- Episode no.: Season 7 Episode 1
- Directed by: Bradley Buecker
- Written by: Ryan Murphy; Brad Falchuk;
- Production code: 7ATS01
- Original air date: September 5, 2017
- Running time: 49 minutes

Guest appearances
- John Carroll Lynch as Twisty the Clown; Colton Haynes as Det. Jack Samuels; Tim Kang as Tom Chang; Aimee Carrero as Picnic Girl; Cooper Dodson as Oz Mayfair-Richards; Rafael de la Fuente as Picnic Guy; Jorge-Luis Pallo as Pedro Morales; Zack Ward as Roger;

Episode chronology
| ← Previous "Chapter 10" | Next → "Don't Be Afraid of the Dark" |
- American Horror Story: Cult

= Election Night (American Horror Story) =

"Election Night" is the first episode and season premiere of the seventh season of the American horror anthology television series American Horror Story, subtitled Cult. It aired on September 5, 2017, on the cable network FX. The episode was written by Ryan Murphy and Brad Falchuk, and directed by Bradley Buecker.

==Plot==

On election night, Ally Mayfair-Richards is horrified as Donald Trump is elected President of the United States. Ally's wife Ivy comforts her. Elsewhere, Kai Anderson is delighted by the news, while his sister Winter, having worked for Hillary Clinton's campaign, is devastated. Kai attends a city council meeting about security for a local Jewish community center. Tom Chang, a city council member and neighbor of Ally and Ivy, belittles Kai and the motion for increased security is unanimously passed.

Ally speaks with her therapist Dr. Rudy Vincent about her fears, including her coulrophobia. He suggests medication and a social media purge. As Ally goes about her day, she seems to be pursued by clowns.

Ally and Ivy discuss the state of their shared business, a restaurant called The Butchery on Main, and their marriage. They hire Winter as Oz's new nanny.

Kai harasses a group of Hispanic men on the street by yelling racial slurs and throwing a urine-filled condom at them. The men beat Kai up while an unseen party films it.

While Ally and Ivy have a date night at the restaurant, Winter attempts to desensitize Oz to violence by showing him videos of murders on the dark web. They arrive home to discover Tom Chang and his wife have been murdered.
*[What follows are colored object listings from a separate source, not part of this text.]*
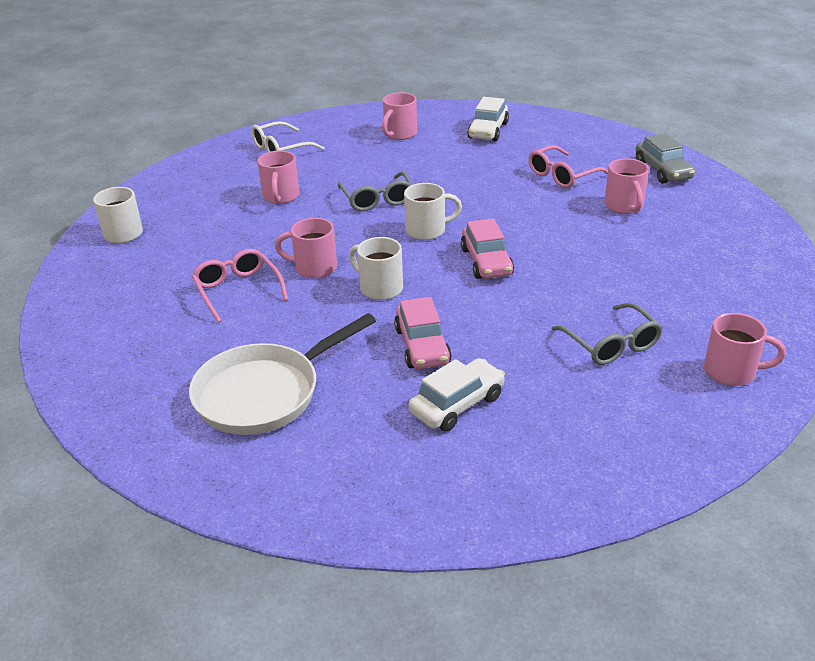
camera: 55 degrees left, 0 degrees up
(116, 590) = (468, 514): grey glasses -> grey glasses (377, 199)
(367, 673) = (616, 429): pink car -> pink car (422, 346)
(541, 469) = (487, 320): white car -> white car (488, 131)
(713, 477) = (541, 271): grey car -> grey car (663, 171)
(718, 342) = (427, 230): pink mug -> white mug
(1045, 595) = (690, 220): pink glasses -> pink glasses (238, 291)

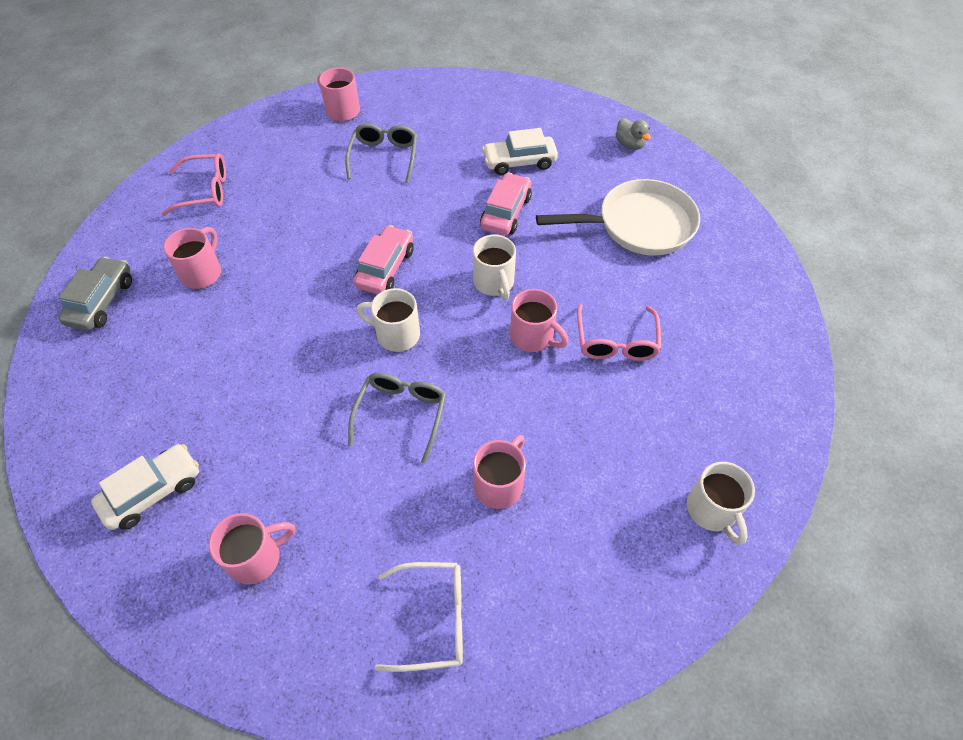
camera: 150 degrees left, 20 degrees up
(331, 493) = (630, 144): none -> grey duck
(562, 175) = (190, 348): pink glasses -> pink glasses (204, 191)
Oz claims to have witnessed the clowns murder them. Winter dismisses Oz's recollection, claiming that he has an overactive imagination. Detective Samuels rules the Changs’ deaths as a murder-suicide. Later that night, Ally screams in terror as she discovers a clown in her bed.

==Reception==
"Election Night" was watched by 3.93 million people during its original broadcast, and gained a 2.0 ratings share among adults aged 18–49.
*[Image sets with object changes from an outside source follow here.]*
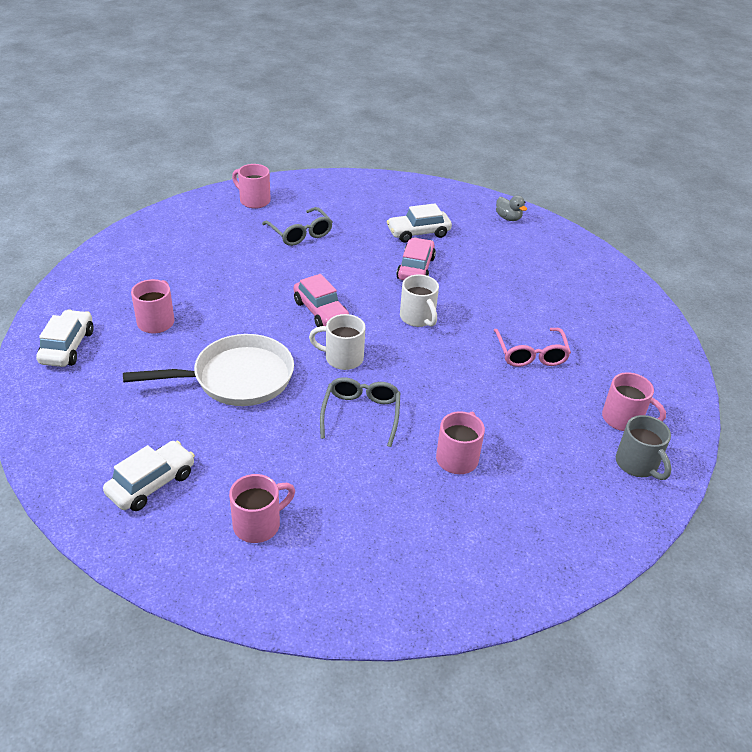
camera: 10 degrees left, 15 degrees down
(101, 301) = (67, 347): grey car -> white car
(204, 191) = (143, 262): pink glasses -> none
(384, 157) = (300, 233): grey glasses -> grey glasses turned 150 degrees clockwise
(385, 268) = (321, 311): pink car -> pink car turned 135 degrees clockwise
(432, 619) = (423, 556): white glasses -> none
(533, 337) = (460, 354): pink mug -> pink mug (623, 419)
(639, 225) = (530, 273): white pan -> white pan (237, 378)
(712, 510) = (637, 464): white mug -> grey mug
The episode received positive reviews from critics. On the review aggregator Rotten Tomatoes, "Election Night" holds an 85% approval rating, based on 20 reviews with an average rating of 7.83 out of 10. The critical consensus reads, "Filled with paranoia-fueled chills, 'Election Night' launches another unpredictable, satirical season of American Horror Story."

Matt Flower of IGN said the episode was off to a "promising start" and praised its use of satire and post-election paranoia, though criticized it for "being reductive and toothless" at its lows. Daniel D'Addario from Time praised the episode for feeling like a horror story, the cinematography, and the performances.

However, Laura Bradley of Vanity Fair criticized the episode for the "uninteresting, tired interpretation of politics". She criticized the characters of Ally and Kai and the simplistic theme of fear, but called the performances "nuanced and sardonically witty". She concluded by finding it hard to enjoy the season with the "lazy, cynical political allegory."